Exchange-traded funds offer a convenient way to invest in sectors or niches that interest you. If you'd like to add some nuclear energy stocks to your portfolio, the iShares S&P Global Nuclear Energy Index Fund ETF could save you a lot of trouble. Instead of trying to figure out which companies will perform best, you can use this ETF to invest in lots of them simultaneously.
ETFs often sport lower expense ratios than their mutual fund cousins. The iShares ETF's expense ratio -- its annual fee -- is a relatively low 0.48 %. The fund is very small, though, so if you're thinking of buying, beware of possibly large spreads between its bid and ask prices. Consider using a limit order if you want to buy in.
This ETF has underperformed the world market over the past three years, in part due to the low price of natural gas. As with most investments, of course, we can't expect outstanding performances in every quarter or year. Investors with conviction need to wait for their holdings to deliver.
If you don't like the idea of fossil fuels, or think that their demand and/or supply will run out too soon, you might want to consider nuclear-focused companies. Nuclear power has many detractors, but it also makes sense to a lot of people, and permits are being issued for more plants.
Few nuclear-related companies had strong performances over the past year, but most could see their fortunes change in the coming years. Shaw Group , for example, surged 71%, but that's mainly on being acquired by Chicago Bridge & Iron . The latter provides services to the energy and natural resources sectors, working on projects related to water, hydrocarbon, and nuclear industries. The purchase of Shaw has some worried about additional debt, and others not happy about Shaw's nuclear energy operations. But Shaw does bring a big backlog.
EnergySolutions and FirstEnergy each gained 4%. EnergySolutions is involved in nuclear waste treatment and disposal, and fell over the past year on news of a management shake-up and reduced guidance. My colleague Tom Jacobs saw that as an overreaction, however, and found the stock a bargain. Others like it, too, especially given the fact that some aging nuclear plants will be decommissioned in the coming years, requiring its services.
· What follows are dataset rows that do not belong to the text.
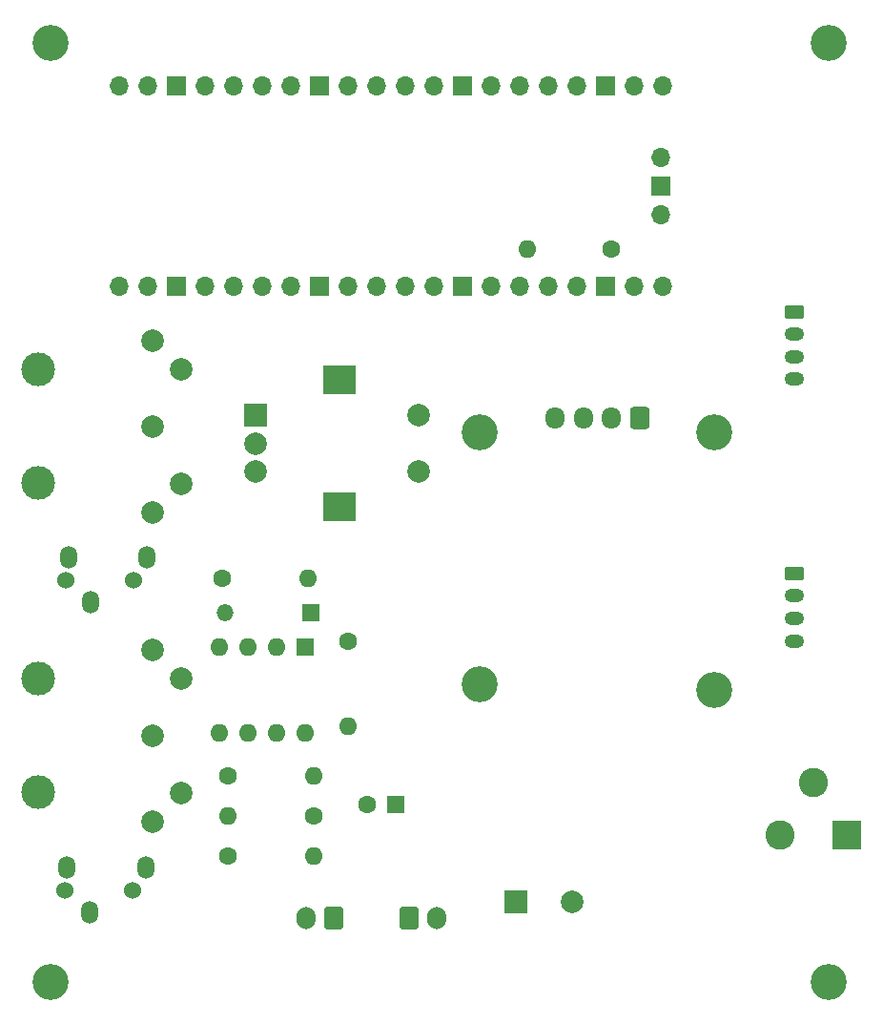
<source format=gbr>
%TF.GenerationSoftware,KiCad,Pcbnew,6.0.11+dfsg-1~bpo11+1*%
%TF.CreationDate,2025-04-08T21:51:03+02:00*%
%TF.ProjectId,v1,76312e6b-6963-4616-945f-706362585858,rev?*%
%TF.SameCoordinates,Original*%
%TF.FileFunction,Soldermask,Bot*%
%TF.FilePolarity,Negative*%
%FSLAX46Y46*%
G04 Gerber Fmt 4.6, Leading zero omitted, Abs format (unit mm)*
G04 Created by KiCad (PCBNEW 6.0.11+dfsg-1~bpo11+1) date 2025-04-08 21:51:03*
%MOMM*%
%LPD*%
G01*
G04 APERTURE LIST*
G04 Aperture macros list*
%AMRoundRect*
0 Rectangle with rounded corners*
0 $1 Rounding radius*
0 $2 $3 $4 $5 $6 $7 $8 $9 X,Y pos of 4 corners*
0 Add a 4 corners polygon primitive as box body*
4,1,4,$2,$3,$4,$5,$6,$7,$8,$9,$2,$3,0*
0 Add four circle primitives for the rounded corners*
1,1,$1+$1,$2,$3*
1,1,$1+$1,$4,$5*
1,1,$1+$1,$6,$7*
1,1,$1+$1,$8,$9*
0 Add four rect primitives between the rounded corners*
20,1,$1+$1,$2,$3,$4,$5,0*
20,1,$1+$1,$4,$5,$6,$7,0*
20,1,$1+$1,$6,$7,$8,$9,0*
20,1,$1+$1,$8,$9,$2,$3,0*%
G04 Aperture macros list end*
%ADD10C,3.200000*%
%ADD11C,1.600000*%
%ADD12O,1.600000X1.600000*%
%ADD13R,1.500000X1.500000*%
%ADD14O,1.500000X1.500000*%
%ADD15R,1.600000X1.600000*%
%ADD16R,2.000000X2.000000*%
%ADD17C,2.000000*%
%ADD18R,3.000000X2.500000*%
%ADD19RoundRect,0.250000X-0.600000X-0.750000X0.600000X-0.750000X0.600000X0.750000X-0.600000X0.750000X0*%
%ADD20O,1.700000X2.000000*%
%ADD21RoundRect,0.250000X0.600000X0.725000X-0.600000X0.725000X-0.600000X-0.725000X0.600000X-0.725000X0*%
%ADD22O,1.700000X1.950000*%
%ADD23O,1.700000X1.700000*%
%ADD24R,1.700000X1.700000*%
%ADD25O,1.750000X1.200000*%
%ADD26RoundRect,0.250000X-0.625000X0.350000X-0.625000X-0.350000X0.625000X-0.350000X0.625000X0.350000X0*%
%ADD27C,3.000000*%
%ADD28C,1.524000*%
%ADD29O,1.500000X2.000000*%
%ADD30C,2.600000*%
%ADD31R,2.600000X2.600000*%
%ADD32RoundRect,0.250000X0.600000X0.750000X-0.600000X0.750000X-0.600000X-0.750000X0.600000X-0.750000X0*%
G04 APERTURE END LIST*
D10*
%TO.C,H8*%
X132080000Y-76708000D03*
%TD*%
%TO.C,H7*%
X163068000Y-125476000D03*
%TD*%
%TO.C,H6*%
X132080000Y-99060000D03*
%TD*%
%TO.C,H5*%
X93980000Y-42164000D03*
%TD*%
%TO.C,H4*%
X93980000Y-125476000D03*
%TD*%
%TO.C,H3*%
X152908000Y-99568000D03*
%TD*%
%TO.C,H2*%
X163068000Y-42164000D03*
%TD*%
%TO.C,H1*%
X152908000Y-76708000D03*
%TD*%
D11*
%TO.C,R2*%
X109220000Y-89662000D03*
D12*
X116840000Y-89662000D03*
%TD*%
D11*
%TO.C,R1*%
X109728000Y-107188000D03*
D12*
X117348000Y-107188000D03*
%TD*%
D11*
%TO.C,C2*%
X120396000Y-95310000D03*
D12*
X120396000Y-102810000D03*
%TD*%
D11*
%TO.C,C4*%
X143764000Y-60452000D03*
D12*
X136264000Y-60452000D03*
%TD*%
D13*
%TO.C,D1*%
X117094000Y-92710000D03*
D14*
X109474000Y-92710000D03*
%TD*%
D11*
%TO.C,R4*%
X117348000Y-110744000D03*
D12*
X109728000Y-110744000D03*
%TD*%
D11*
%TO.C,R3*%
X109728000Y-114300000D03*
D12*
X117348000Y-114300000D03*
%TD*%
D15*
%TO.C,U2*%
X116576000Y-95768000D03*
D12*
X114036000Y-95768000D03*
X111496000Y-95768000D03*
X108956000Y-95768000D03*
X108956000Y-103388000D03*
X111496000Y-103388000D03*
X114036000Y-103388000D03*
X116576000Y-103388000D03*
%TD*%
D16*
%TO.C,SW1*%
X112130000Y-75224000D03*
D17*
X112130000Y-80224000D03*
X112130000Y-77724000D03*
D18*
X119630000Y-83324000D03*
X119630000Y-72124000D03*
D17*
X126630000Y-75224000D03*
X126630000Y-80224000D03*
%TD*%
%TO.C,C3*%
X140300300Y-118364000D03*
D16*
X135300300Y-118364000D03*
%TD*%
D19*
%TO.C,J9*%
X125750000Y-119871000D03*
D20*
X128250000Y-119871000D03*
%TD*%
D15*
%TO.C,C1*%
X124605400Y-109728000D03*
D11*
X122105400Y-109728000D03*
%TD*%
D21*
%TO.C,J5*%
X146244000Y-75484000D03*
D22*
X143744000Y-75484000D03*
X141244000Y-75484000D03*
X138744000Y-75484000D03*
%TD*%
D23*
%TO.C,U1*%
X148106000Y-52324000D03*
D24*
X148106000Y-54864000D03*
D23*
X148106000Y-57404000D03*
X100076000Y-45974000D03*
X102616000Y-45974000D03*
D24*
X105156000Y-45974000D03*
D23*
X107696000Y-45974000D03*
X110236000Y-45974000D03*
X112776000Y-45974000D03*
X115316000Y-45974000D03*
D24*
X117856000Y-45974000D03*
D23*
X120396000Y-45974000D03*
X122936000Y-45974000D03*
X125476000Y-45974000D03*
X128016000Y-45974000D03*
D24*
X130556000Y-45974000D03*
D23*
X133096000Y-45974000D03*
X135636000Y-45974000D03*
X138176000Y-45974000D03*
X140716000Y-45974000D03*
D24*
X143256000Y-45974000D03*
D23*
X145796000Y-45974000D03*
X148336000Y-45974000D03*
X148336000Y-63754000D03*
X145796000Y-63754000D03*
D24*
X143256000Y-63754000D03*
D23*
X140716000Y-63754000D03*
X138176000Y-63754000D03*
X135636000Y-63754000D03*
X133096000Y-63754000D03*
D24*
X130556000Y-63754000D03*
D23*
X128016000Y-63754000D03*
X125476000Y-63754000D03*
X122936000Y-63754000D03*
X120396000Y-63754000D03*
D24*
X117856000Y-63754000D03*
D23*
X115316000Y-63754000D03*
X112776000Y-63754000D03*
X110236000Y-63754000D03*
X107696000Y-63754000D03*
D24*
X105156000Y-63754000D03*
D23*
X102616000Y-63754000D03*
X100076000Y-63754000D03*
%TD*%
D25*
%TO.C,J6*%
X160020000Y-72040000D03*
X160020000Y-70040000D03*
X160020000Y-68040000D03*
D26*
X160020000Y-66040000D03*
%TD*%
D25*
%TO.C,J7*%
X160020000Y-95250000D03*
X160020000Y-93250000D03*
X160020000Y-91250000D03*
D26*
X160020000Y-89250000D03*
%TD*%
D17*
%TO.C,J2*%
X102997000Y-68580000D03*
X102997000Y-76200000D03*
X102997000Y-83820000D03*
X105537000Y-71120000D03*
X105537000Y-81280000D03*
D27*
X92837000Y-81200000D03*
X92837000Y-71200000D03*
%TD*%
D17*
%TO.C,J3*%
X102997000Y-96012000D03*
X102997000Y-103632000D03*
X102997000Y-111252000D03*
X105537000Y-98552000D03*
X105537000Y-108712000D03*
D27*
X92837000Y-108632000D03*
X92837000Y-98632000D03*
%TD*%
D28*
%TO.C,J4*%
X101220000Y-117348000D03*
X95220000Y-117348000D03*
D29*
X97420000Y-119348000D03*
X95420000Y-115348000D03*
X102420000Y-115348000D03*
%TD*%
D30*
%TO.C,J8*%
X161696000Y-107810000D03*
X158696000Y-112510000D03*
D31*
X164696000Y-112510000D03*
%TD*%
D28*
%TO.C,J1*%
X95333000Y-89858500D03*
X101333000Y-89858500D03*
D29*
X97533000Y-91858500D03*
X95533000Y-87858500D03*
X102533000Y-87858500D03*
%TD*%
D32*
%TO.C,J10*%
X119106000Y-119871000D03*
D20*
X116606000Y-119871000D03*
%TD*%
M02*

</source>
FirstEnergy, meanwhile, has suffered from being in the path of Hurricane Sandy. It has also been challenged in balancing its coal and gas operations and in dealing with lower energy prices and shrinking margins. Nonetheless, patient shareholders can collect a 5.2% dividend yield.
Meanwhile, Exelon , which is having a rough year, dropped 22%. It's the nation's largest nuclear-power company, and is also involved in other energy-generation businesses as well. It's trading near a 52-week low and its dividend yield is near 7%. The company has been whacked by the relatively high cost of nuclear energy in an environment of very low gas prices. The current situation won't last forever, though. Exelon carries a lighter debt load than many peers, and is expanding into solar and wind power.
The big picture
Demand for energy isn't going away anytime soon, and nuclear energy is far from well out of favor. A well-chosen ETF can grant you instant diversification across any industry or group of companies -- and make investing in and profiting from it that much easier.